Maybe childhood cancer research gets such a small percentage of the pie because the people who sign off on the budget lack firsthand experience with losing this lottery. They haven't had to look into the eyes of a pediatric oncologist who has run out of answers. They haven't had to sit down, take their child into their arms, and explain that there is no medicine in this world that can save them.

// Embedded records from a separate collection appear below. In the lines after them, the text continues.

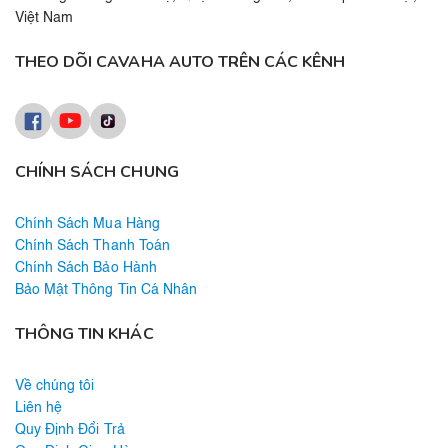
Việt Nam
THEO DÕI CAVAHA AUTO TRÊN CÁC KÊNH
CHÍNH SÁCH CHUNG
Chính Sách Mua Hàng
Chính Sách Thanh Toán
Chính Sách Bảo Hành
Bảo Mật Thông Tin Cá Nhân
THÔNG TIN KHÁC
Về chúng tôi
Liên hệ
Quy Định Đổi Trả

Today, forty-four children in the United States will have their ticket called. These kids will be ripped from childhood and brought into the brutal world of cancer treatment

Tomorrow, forty-four children in the United States will have their ticket called. It could be your niece, your cousin, your grandson, your child's best friend. It could be your child. If we continue to rely on a meager 4% of government funding, then our children will continue to suffer and die. If we expect to rely on pharmaceutical companies to come up with the breakthrough therapies that can potentially save our children we'll wait forever because while pharmaceutical companies contribute about 60% of funding for drug development in adult cancers, they donate almost nothing to develop new cancer drugs for children.

Four percent is not enough. Make your voice heard. Write about it. Tweet about it (use the hashtag #morethan4), raise your voice. Our kids are worth more than four percent.